Wang Jinjuan, Zhao Yunpeng, Tang Larry L, Mueller Claudius, Li Qizhai
School of Mathematics and Statistics, Beijing Institute of Technology, Beijing, People's Republic of China.
School of Mathematical and Natural Sciences, Arizona State University, Tempe, AZ, USA.
J Appl Stat. 2021 Sep 22;49(16):4278-4293. doi: 10.1080/02664763.2021.1977785. eCollection 2022.

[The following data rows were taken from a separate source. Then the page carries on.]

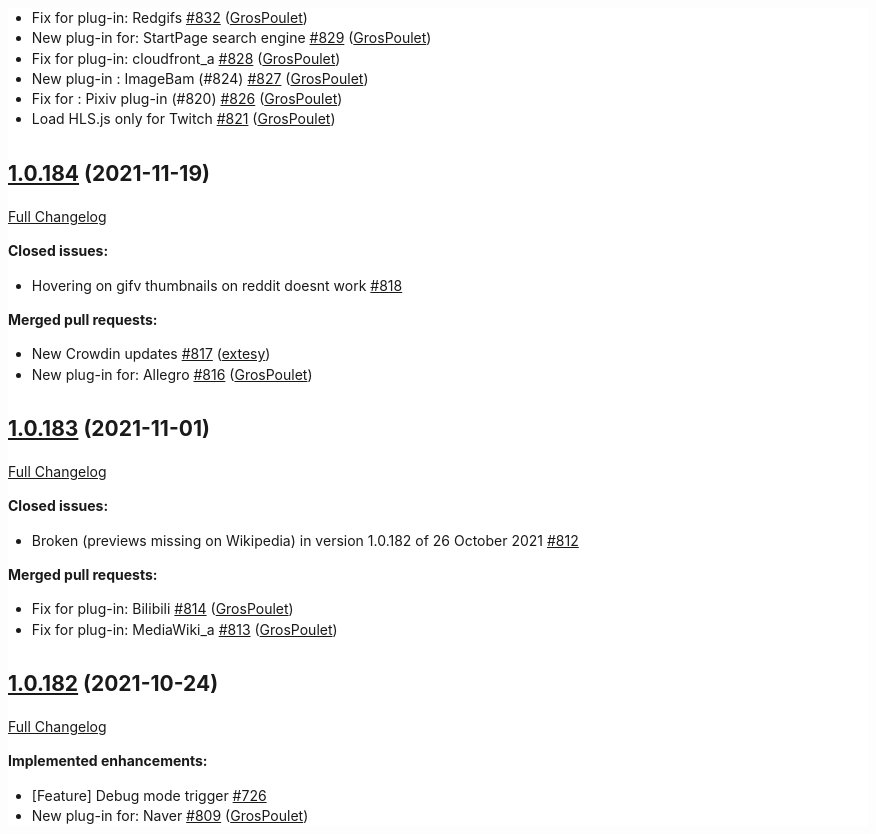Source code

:- Fix for plug-in: Redgifs [\#832](https://github.com/extesy/hoverzoom/pull/832) ([GrosPoulet](https://github.com/GrosPoulet))
- New plug-in for: StartPage search engine [\#829](https://github.com/extesy/hoverzoom/pull/829) ([GrosPoulet](https://github.com/GrosPoulet))
- Fix for plug-in: cloudfront\_a [\#828](https://github.com/extesy/hoverzoom/pull/828) ([GrosPoulet](https://github.com/GrosPoulet))
- New plug-in : ImageBam \(\#824\) [\#827](https://github.com/extesy/hoverzoom/pull/827) ([GrosPoulet](https://github.com/GrosPoulet))
- Fix for : Pixiv plug-in \(\#820\) [\#826](https://github.com/extesy/hoverzoom/pull/826) ([GrosPoulet](https://github.com/GrosPoulet))
- Load HLS.js only for Twitch [\#821](https://github.com/extesy/hoverzoom/pull/821) ([GrosPoulet](https://github.com/GrosPoulet))

## [1.0.184](https://github.com/extesy/hoverzoom/tree/1.0.184) (2021-11-19)

[Full Changelog](https://github.com/extesy/hoverzoom/compare/1.0.183...1.0.184)

**Closed issues:**

- Hovering on gifv thumbnails on reddit doesnt work [\#818](https://github.com/extesy/hoverzoom/issues/818)

**Merged pull requests:**

- New Crowdin updates [\#817](https://github.com/extesy/hoverzoom/pull/817) ([extesy](https://github.com/extesy))
- New plug-in for: Allegro [\#816](https://github.com/extesy/hoverzoom/pull/816) ([GrosPoulet](https://github.com/GrosPoulet))

## [1.0.183](https://github.com/extesy/hoverzoom/tree/1.0.183) (2021-11-01)

[Full Changelog](https://github.com/extesy/hoverzoom/compare/1.0.182...1.0.183)

**Closed issues:**

- Broken \(previews missing on Wikipedia\) in version 1.0.182 of 26 October 2021 [\#812](https://github.com/extesy/hoverzoom/issues/812)

**Merged pull requests:**

- Fix for plug-in: Bilibili [\#814](https://github.com/extesy/hoverzoom/pull/814) ([GrosPoulet](https://github.com/GrosPoulet))
- Fix for plug-in: MediaWiki\_a [\#813](https://github.com/extesy/hoverzoom/pull/813) ([GrosPoulet](https://github.com/GrosPoulet))

## [1.0.182](https://github.com/extesy/hoverzoom/tree/1.0.182) (2021-10-24)

[Full Changelog](https://github.com/extesy/hoverzoom/compare/1.0.181...1.0.182)

**Implemented enhancements:**

- \[Feature\] Debug mode trigger [\#726](https://github.com/extesy/hoverzoom/issues/726)
- New plug-in for: Naver [\#809](https://github.com/extesy/hoverzoom/pull/809) ([GrosPoulet](https://github.com/GrosPoulet))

In disease screening, a biomarker combination developed by combining multiple markers tends to have a higher sensitivity than an individual marker. Parametric methods for marker combination rely on the inverse of covariance matrices, which is often a non-trivial problem for high-dimensional data generated by modern high-throughput technologies. Additionally, another common problem in disease diagnosis is the existence of limit of detection (LOD) for an instrument - that is, when a biomarker's value falls below the limit, it cannot be observed and is assigned an NA value. To handle these two challenges in combining high-dimensional biomarkers with the presence of LOD, we propose a resample-replace lasso procedure. We first impute the values below LOD and then use the graphical lasso method to estimate the means and precision matrices for the high-dimensional biomarkers. The simulation results show that our method outperforms alternative methods such as either substitute NA values with LOD values or remove observations that have NA values. A real case analysis on a protein profiling study of glioblastoma patients on their survival status indicates that the biomarker combination obtained through the proposed method is more accurate in distinguishing between two groups.
在疾病筛查中,通过组合多个标志物开发的生物标志物组合往往比单个标志物具有更高的灵敏度。用于标志物组合的参数方法依赖于协方差矩阵的逆,这对于现代高通量技术生成的高维数据来说通常是一个棘手的问题。此外,疾病诊断中的另一个常见问题是仪器存在检测限(LOD)——也就是说,当生物标志物的值低于该限时,就无法观察到,并且会被赋值为NA值。为了应对在存在LOD的情况下组合高维生物标志物时的这两个挑战,我们提出了一种重采样替换套索程序。我们首先对低于LOD的值进行插补,然后使用图形套索方法来估计高维生物标志物的均值和精度矩阵。模拟结果表明,我们的方法优于其他方法,如用LOD值替代NA值或删除具有NA值的观测值。对胶质母细胞瘤患者生存状态的蛋白质谱研究进行的实际案例分析表明,通过所提出的方法获得的生物标志物组合在区分两组时更准确。